How to Set a Goal and Accomplish It
Everywhere we go, we are infiltrated by goals. In school: students have to meet curriculum requirements and pass tests. At sports practices: athletes have to beat certain times, improve certain skills, or beat other teams. At work: employees have to meet certain objectives and deadlines. The list goes on. With all of the goals we’re expected to accomplish, many of us may feel worn down an unmotivated to impose more goals on ourselves. However, goals are super important when it comes to making progress and achieving the things we strive for. Keep reading to learn about goals and what you can do to accomplish your goals!
What is a goal?
When we talk about goals, it is important for us to all be on the same page of understanding what a goal actually is. A goal is something that we make progress toward. Goals vary a ton based on what we’re trying to accomplish, how much time it will take, and how big or small of a goal it is. However, when we make goals, it is best to follow SMART goal protocol.
What are SMART goals?
SMART goals are an acronym, which guide what we should look for when making a goal:
S - Specific
The more specific a goal is, the more able we are to work on it and progress toward its completion.
Example: The goal “get in shape” is not specific at all. What does it mean to get in shape? How do you when are in shape? A more specific goal may be “to lose weight”. This is something that is more specific and gives room to expand upon.
M - Measurable
The second criteria for a goal is that it has to be measurable. If we can’t measure our progress, how can we tell if we’ve achieved anything? When creating a goal, figure out how you can measure its progress.
Example: For our goal “to lose weight”, we can make this measurable by adding “lose ten pounds”. By adding a set number of pounds we want to lose, we can track our progress toward our goal by weighing ourselves.
A - Achievable
The next criteria is that goals have to be achievable. When you’re creating a goal, check and see whether this goal is something that is achievable at all and whether it is something that you can realistically achieve right now. If your goal is huge, break it down a little. Start small. Several smaller goals are typically much more realistic to achieve than one giant goal.
Example: For our goal, losing ten pounds is typically a realistic amount. Losing 100 pounds is a lot bigger of a feat. Losing 100 pounds is an example of a great end goal for some of us. However, break that goal down into more achievable amounts--like ten pounds at a time. Having to lose 100 pounds may feel impossible, but losing 10 pounds 10 times is a bit more manageable.
R - Relevant
In order to achieve what we want, our goals have to be relevant. When we’re making a goal, sometimes it can be easy to lose sight of what we’re hoping to accomplish in the first place because we get lost in our goal.

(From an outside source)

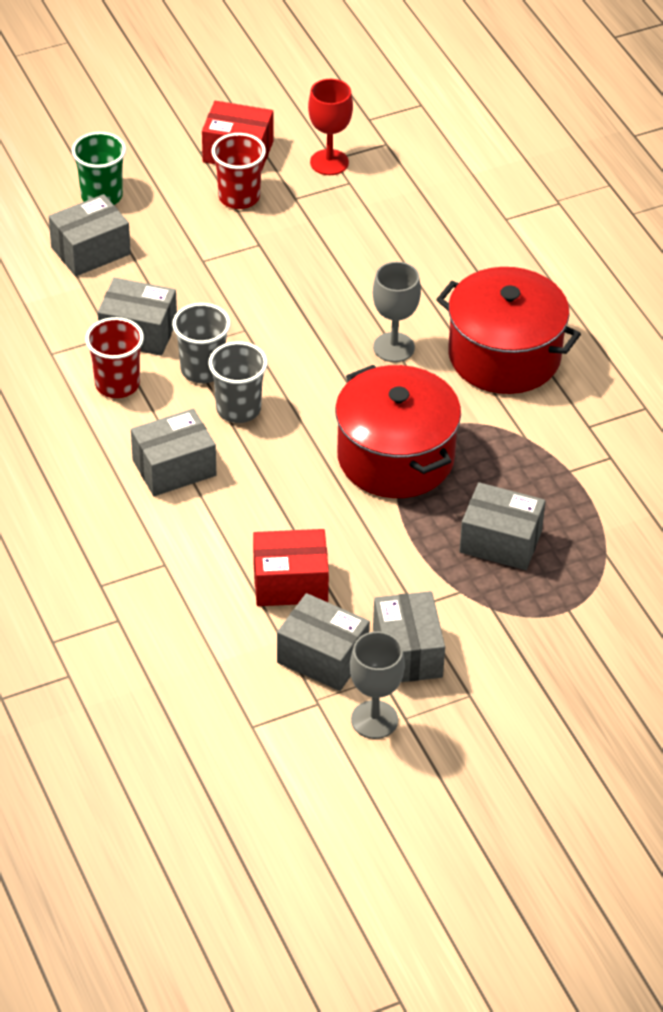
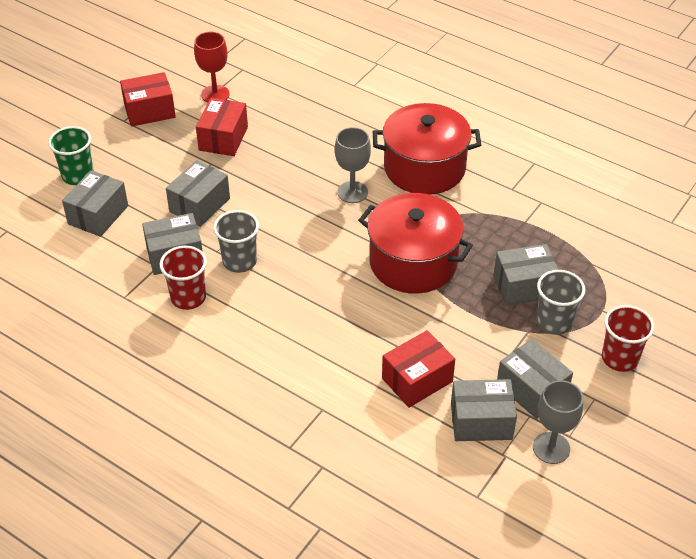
camera: 30 degrees left, 0 degrees up
grey box [131,409,216,496] -> grey box moved to [166,160,230,227]
grey cup [208,341,268,423] -> grey cup moved to [537,270,585,335]
red cup [211,133,266,209] -> red cup moved to [602,305,655,372]
none -> red box [196,98,248,156]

Example: Let’s look back on our first goal: “to lose weight”. If losing weight is our plan, having the goal of losing ten pounds is very relevant. However, if our primary goal was to improve our health and fitness losing ten pounds may not be the most relevant goal for some of us, depending on what activity we are doing and what our body composition is like at the start. Our goal of losing 10 pounds would be completely irrelevant if our intention is to gain weight, or do something completely different, like improve our math test grades. The takeaway--make sure your specific goal is in line with what you’re hoping to achieve.
T - Time-specific
The last criteria for a goal is that it must be time-specific, meaning we plan to achieve it within a set time. Having a deadline for our goals helps to keep ourselves accountable and to stay on track with progress.
Example: The goal: “to lose 10 pounds” needs a deadline. Without it, how can we ever achieve the goal? Do we achieve our goal if we lose ten pounds in ten years, what about thirty years? When adding a deadline, also keep in mind how achievable it is. Losing 10 pounds in a week? Not so achievable? Losing 10 pounds in 10 weeks? Much more achievable!
How to Accomplish Your Goals
As you can see, goals help us to stay focused on what we achieve. When we follow SMART goal criteria, we are able to improve our chances of achieving the goal, and we can continue achieving from there. SMART goal criteria can be applied to any goal, whether it be personal, professional, physical, mental, financial, or whatever other goals you may have. Look over your current goals and see which of the SMART goal criteria you are fulfilling and which you can improve upon. Make those changes as needed as see how you progress.